One of the great surprises of last summer – besides just how devastating that Infinity War (2018) finale ended up being – was how positively delightful that bizarre little Teen Titans Go! spinoff proved to be. I never would have guessed it going into it, but Teen Titans Go! to the Movies (2018) was actually, legitimately, one of the better movies to come out of last year. It was certainly better than the movie that ended up winning Best Picture, that’s for sure, and even traded sizable blows with mainstream heavyweights like Aquaman (2018), Incredibles 2 (2018), Deadpool 2 (2018) and Ant-Man and the Wasp (2018).
Now, I am about the furthest thing there is from being a fan of the show. I only chanced the movie in theaters because of the surprisingly good reviews it was getting from people I very much respected when it comes to judging movies. I almost had to go alone because my wife with similarly reticent about the whole affair. We grew up on the 2000’s cartoon and had no love for this puerile, gag-laden retread. But I’m ecstatic that we did, because it was easily the funniest thing to hit theaters throughout all of 2018 (sorry, Deadpool 2) and was much more clever than it really deserved to be when all was said and done.
Despite the heavy competition from throughout its jam-packed runtime, one of the funniest jokes of the entire movie revolved around every single DC hero and side-character getting their own movie except for the titular Teen Titans. Obviously, mainstay heavyweights like Batman, Superman and the Green Lantern – who have generally always done well with the public – got one. At long last, Wonder Woman got one.
But then Aquaman gets a movie? Well, I guess he is a part of the Justice League. And Shazam? Well, they actually did just make one about him in real life. And… the Spectre? Utility Belt?? Batmobile???
And, of course, they made one about Alfred. That’s right, Batman’s butler got a movie about his career as a vigilante grime-fighter: cleaning up the streets of Gotham with his trusty broom and dustpan. It’s a great joke. Everybody laughs. Rim shot. Fade to black.
The thing is though… DC went ahead and made it.
Seriously. Revealed in a “taking itself waaaaaaay too seriously” thirty-second ad, DC unveiled Pennyworth to the world: a Batman prequel series set in jolly old England and starring the man who would eventually wash the Dark Knight’s dirty socks and fix him breakfast every morning.

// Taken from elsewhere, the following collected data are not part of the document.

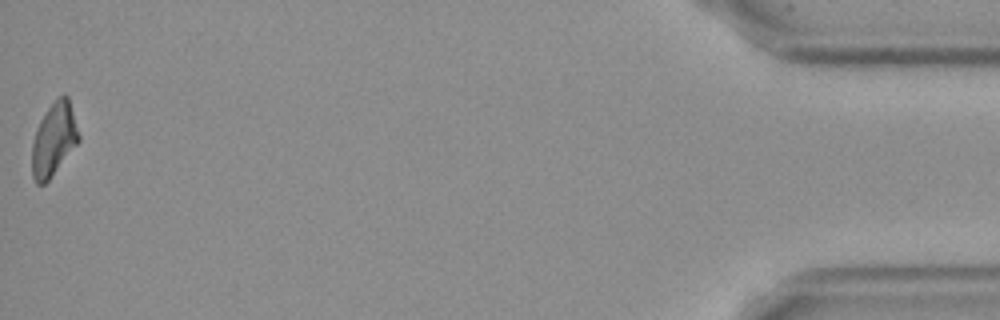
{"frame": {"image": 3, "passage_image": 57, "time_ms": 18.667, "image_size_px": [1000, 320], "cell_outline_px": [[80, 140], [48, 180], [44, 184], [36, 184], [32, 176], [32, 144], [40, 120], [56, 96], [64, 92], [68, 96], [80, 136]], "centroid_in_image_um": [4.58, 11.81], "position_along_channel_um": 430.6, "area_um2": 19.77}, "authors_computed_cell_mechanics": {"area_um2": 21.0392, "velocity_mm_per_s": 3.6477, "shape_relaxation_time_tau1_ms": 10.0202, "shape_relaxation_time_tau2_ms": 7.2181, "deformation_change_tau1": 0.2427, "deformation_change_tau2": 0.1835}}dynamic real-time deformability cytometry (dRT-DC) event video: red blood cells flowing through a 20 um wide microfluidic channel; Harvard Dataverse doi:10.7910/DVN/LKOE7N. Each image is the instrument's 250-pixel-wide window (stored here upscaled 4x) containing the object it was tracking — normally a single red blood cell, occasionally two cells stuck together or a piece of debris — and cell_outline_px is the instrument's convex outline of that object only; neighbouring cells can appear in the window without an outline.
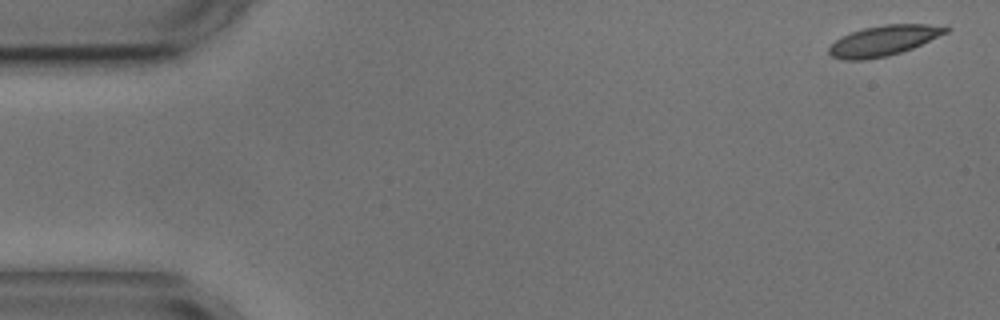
{"species": "common noctule bat (a hibernating species)", "species_latin": "Nyctalus noctula", "temperature_condition": "cold", "stored_images_in_passage": 4, "camera_frame_rate_fps": 3000, "um_per_image_px": 0.085, "animal": {"sex": "male", "body_mass_g": 17.9, "forearm_length_mm": 54.2}, "frame": {"image": 1, "passage_image": 1, "time_ms": 0.0, "image_size_px": [1000, 320], "cell_outline_px": [[952, 28], [948, 32], [912, 48], [888, 56], [864, 60], [844, 60], [832, 56], [828, 52], [828, 48], [840, 36], [864, 28], [884, 24], [928, 24]], "centroid_in_image_um": [75.09, 3.45], "position_along_channel_um": 9.9, "area_um2": 20.52}}
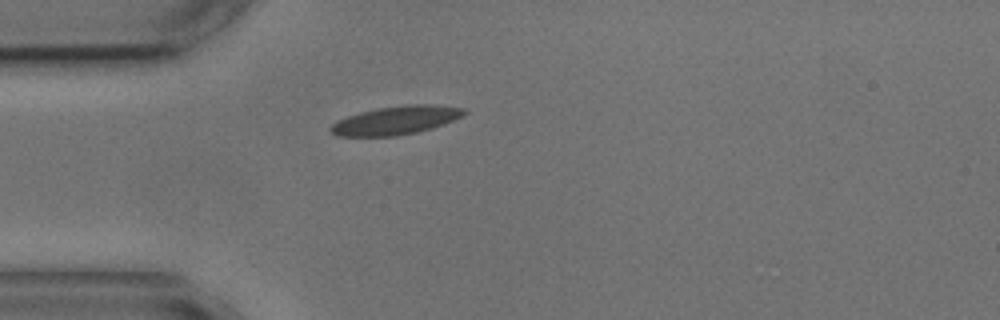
{"frame": {"image": 2, "passage_image": 4, "time_ms": 4.333, "image_size_px": [1000, 320], "cell_outline_px": [[468, 112], [444, 124], [432, 128], [416, 132], [396, 136], [336, 136], [328, 132], [328, 128], [336, 120], [360, 112], [376, 108], [408, 104], [432, 104], [464, 108]], "centroid_in_image_um": [33.59, 10.23], "position_along_channel_um": 51.4, "area_um2": 22.25}}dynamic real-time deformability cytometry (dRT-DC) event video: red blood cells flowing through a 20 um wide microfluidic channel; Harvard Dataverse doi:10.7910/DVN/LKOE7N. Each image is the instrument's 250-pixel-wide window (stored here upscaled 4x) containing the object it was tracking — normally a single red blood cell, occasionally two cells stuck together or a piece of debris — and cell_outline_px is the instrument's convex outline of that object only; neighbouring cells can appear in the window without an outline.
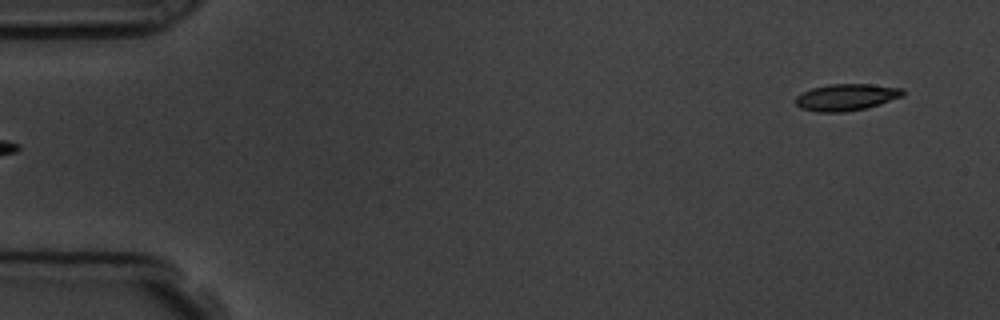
{"species": "common noctule bat (a hibernating species)", "species_latin": "Nyctalus noctula", "temperature_condition": "room temperature", "stored_images_in_passage": 14, "camera_frame_rate_fps": 3000, "um_per_image_px": 0.085, "animal": {"sex": "male", "body_mass_g": 19.5, "forearm_length_mm": 54.6}, "frame": {"image": 1, "passage_image": 1, "time_ms": 0.0, "image_size_px": [1000, 320], "cell_outline_px": [[904, 96], [880, 104], [864, 108], [844, 112], [816, 112], [800, 108], [796, 104], [796, 96], [800, 92], [812, 88], [828, 84], [872, 84], [904, 88]], "centroid_in_image_um": [71.93, 8.25], "position_along_channel_um": 13.1, "area_um2": 16.88}}
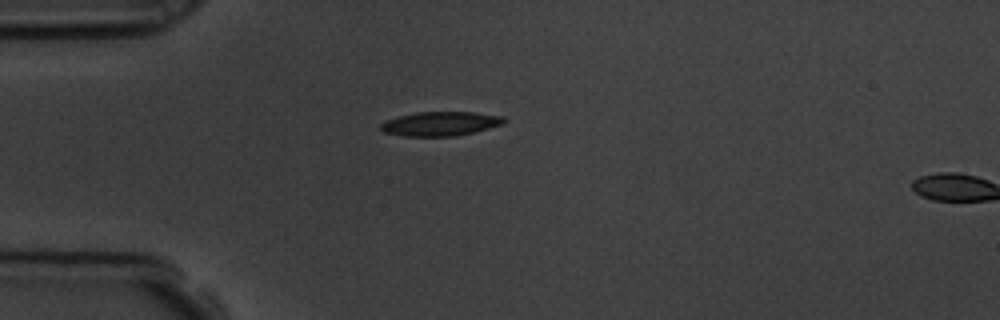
{"frame": {"image": 2, "passage_image": 12, "time_ms": 3.667, "image_size_px": [1000, 320], "cell_outline_px": [[508, 120], [504, 124], [456, 136], [404, 136], [384, 132], [380, 128], [380, 124], [384, 120], [416, 112], [476, 112], [504, 116]], "centroid_in_image_um": [37.46, 10.51], "position_along_channel_um": 47.5, "area_um2": 17.46}}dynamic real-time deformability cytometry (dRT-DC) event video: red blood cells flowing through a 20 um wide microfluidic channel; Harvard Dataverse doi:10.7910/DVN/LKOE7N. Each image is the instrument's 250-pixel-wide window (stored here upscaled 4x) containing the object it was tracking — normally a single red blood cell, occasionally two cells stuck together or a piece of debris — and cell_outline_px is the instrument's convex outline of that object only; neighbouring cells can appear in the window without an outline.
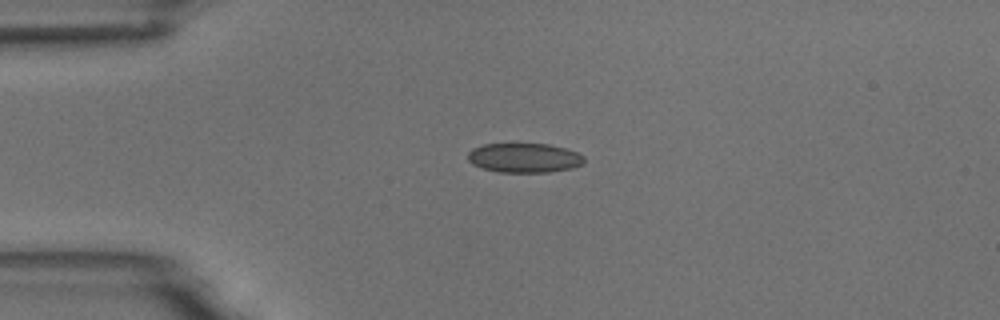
{"species": "common noctule bat (a hibernating species)", "species_latin": "Nyctalus noctula", "temperature_condition": "room temperature", "stored_images_in_passage": 2, "camera_frame_rate_fps": 3000, "um_per_image_px": 0.085, "animal": {"sex": "male", "body_mass_g": 18.8}, "frame": {"image": 1, "passage_image": 1, "time_ms": 0.0, "image_size_px": [1000, 320], "cell_outline_px": [[584, 164], [572, 168], [548, 172], [496, 172], [480, 168], [472, 164], [468, 160], [468, 152], [472, 148], [484, 144], [548, 144], [564, 148], [576, 152], [584, 156]], "centroid_in_image_um": [44.54, 13.42], "position_along_channel_um": 40.5, "area_um2": 20.06}}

Reminiscent of Nolan’s signature style from the Dark Knight movies and set to the metronomic ticking of a clock, the series promises a super duper serious action-packed juggernaut of a tv series. We see Alfred taking on wealthy clients with the same deft charm as he does the series’ eventual bad guys (and evidently the royal family?). It’s a show that smacks of trying way too hard in an entertainment environment when the DC movies finally stopped wringing the last ounce of Nolan out of this exact aesthetic.
It’s boring. It’s tedious. It drains the life out of the characters. And it never worked for anybody except for Nolan. And with this character? It’s not even worth checking out for the novelty of its awful premise.
And yet here we are: witnessing the “so ridiculous it can only work in a movie this innately absurd” gag of Alfred headlining a Batman franchise all his own from Teen Titans Go! to the Movies becoming our actual, factual, lived reality less than a year out from hearing the punchline. If the movies – you know, the things that people actually care about – have finally gotten over the grimdark death spiral, then it’s high time that the DC TV division does the same. Because this… this is just embarrassing.